[ previous ] [ next ] [ threads ]
 From:  Chris Buechler <cbuechler at gmail dot com>
 To:  Lee Sharp <leesharp at hal dash pc dot org>
 Cc:  "m0n0wall at lists dot m0n0 dot ch" <m0n0wall at lists dot m0n0 dot ch>
 Subject:  Re: [m0n0wall] Beta 1.3b17 released
 Date:  Thu, 13 Aug 2009 01:33:10 -0400
On Thu, Aug 13, 2009 at 1:12 AM, Lee Sharp<leesharp at hal dash pc dot org> wrote:
> Chris Buechler wrote:
>> On Wed, Aug 12, 2009 at 10:39 PM, Lee Sharp<leesharp at hal dash pc dot org> wrote:
>>> Chris Buechler wrote:
>>>> In addition to the filtering behavior change Manuel mentioned, the
>>>> check to only allow one bridged interface has been removed. You can
>>>> bridge multiple interfaces together, including in multiple groups. The
>>>> GUI is functionally no different than before, if_bridge just allows
>>>> more bridging possibilities, and the back end is changed to
>>>> accommodate this.
>>> Does this mean that bridging and captive portal are no longer mutually
>>> exclusive?
>> No. CP must still be served from an IP on that particular interface.
>> Bridged interfaces don't have IPs.
> If I have CP on LAN, can I bridge Opt1 and WAN?  You can not enable both
> bridging abd CP with 1.2x, which is why I ask...
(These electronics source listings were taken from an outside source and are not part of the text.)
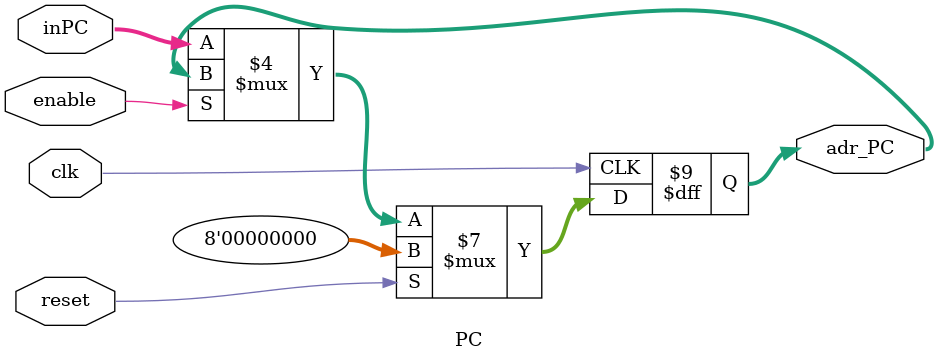
<source format=v>
module PC (enable, inPC , adr_PC , reset ,clk );
  input 		enable;
  input 		[7:0] inPC;
  output	reg[7:0] adr_PC;
  input 		reset ,clk ;

always @(posedge clk)
begin
   
	if (reset==1)
    adr_PC=8'd0;
   
	else
	begin 
	if(!enable)	
		adr_PC <= inPC;
	end
	
 end 
   
 endmodule
</source>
Oh! I wasn't aware of the check was that tight. That check was changed
long ago in pfSense (it won't let you enable CP on a bridged interface
with no IP, but it will for any inside interface with an IP), I never
realized it existed in its current fashion. I'm not sure how that will
impact m0n0wall-specific things. After a cursory test, it works for me
when setup in the manner you describe. I have OPT1 bridged to WAN, and
CP on LAN. Try uploading this:
using exec.php, then run:

mv /tmp/m0n0services_captiveportal.php /usr/local/www/services_captiveportal.php
chmod +x /usr/local/www/services_captiveportal.php

Enable CP on an internal interface with an IP, and see if/how it works.

That has no input validation at all, if it works for you, I'll port
pfSense's input validation so you can enable CP on any inside
interface with an IP and get it committed for 1.3.